I also received pictures of the membership medal of the Continental Society Sons of Indian Wars from Kevin Beyer, so that is now to be found amongst the various society and association medals in the United States section. Thank you Kevin… and if anyone else wants to sent images in they will be very welcome to do so 🙂November 29, 2020 at 8:18 am #66543
Today I have added the Kingdom of Saxony’s Carola Medal, awarded for humanitarian services, alturism and services to nursing to both men and women.
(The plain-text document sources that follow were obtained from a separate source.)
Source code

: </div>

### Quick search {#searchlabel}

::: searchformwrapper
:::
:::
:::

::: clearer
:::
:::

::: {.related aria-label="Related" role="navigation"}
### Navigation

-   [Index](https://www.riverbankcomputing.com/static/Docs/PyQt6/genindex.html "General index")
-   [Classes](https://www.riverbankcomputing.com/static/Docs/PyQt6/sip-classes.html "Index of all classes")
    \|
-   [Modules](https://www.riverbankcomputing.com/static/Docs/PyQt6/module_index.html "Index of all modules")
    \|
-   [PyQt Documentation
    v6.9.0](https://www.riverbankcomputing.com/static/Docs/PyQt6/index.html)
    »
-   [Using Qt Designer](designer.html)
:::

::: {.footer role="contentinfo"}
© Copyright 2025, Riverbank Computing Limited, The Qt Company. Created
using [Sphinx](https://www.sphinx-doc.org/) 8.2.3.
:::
There’s a little-documented early version (if anyone knows more about it please let me know!) and several types since the establishment of the revised version in 1892. The final version, awarded 1915-1918, could be awarded with a clasp for war service, which was rectangular for male recipients but leaf-shaped for women… rather pretty!December 1, 2020 at 1:00 am #66545kvartParticipant
Keep up the good work!December 4, 2020 at 6:16 am #66548
Thank you, I shall… good to hear that someone is following what I am adding to the Database!December 6, 2020 at 8:44 am #66549
… and here I am back again with more medals from the Kingdom of Saxony: the Friedrich August Medal and the Honour Cross for Volunteer Nursing during Peacetime.December 13, 2020 at 9:34 am #66550
Today I added the Honour Cross for Volunteer Nursing during Wartime… which was instituted for the 1870-1871 war with France and then awarded during the First World War, with 4 variants!
Then I got distracted with some new images from Spinks, which will grace these pages before long seeing as they are one of our Auction House advertisers!December 20, 2020 at 10:25 am #66560
Today I was back in the Kingdom of Saxony with a series of commemorative crosses marking some of the Kingdom’s military exploits, all but one being awarded long after the actions in question took place.
The exception is the War Commemorative Cross for 1866, instituted by King Johann the following year. Awards to combatants and non-combatants in the war against Prussia were distinguished by different ribbons, a reversal of each other. The rest were instituted by King Albert, beginning with the Schleswig-Holstein Cross 1849 for Combatants on 20 March 1874, to mark the 25th anniversary of the Battle of Dybbøl. On 8 August 1890, he followed up with a cross for non-combatants involved in the campaign against Schleswig-Holstein (this had a different design to the combatant version as well as a ribbon in reversed colours, and the Commemorative Cross for Holstein 1863-1864, for those involved in the military action waged by the German Confederation against two of its members, the Duchy of Holstein and the Duchy of Lauenburg.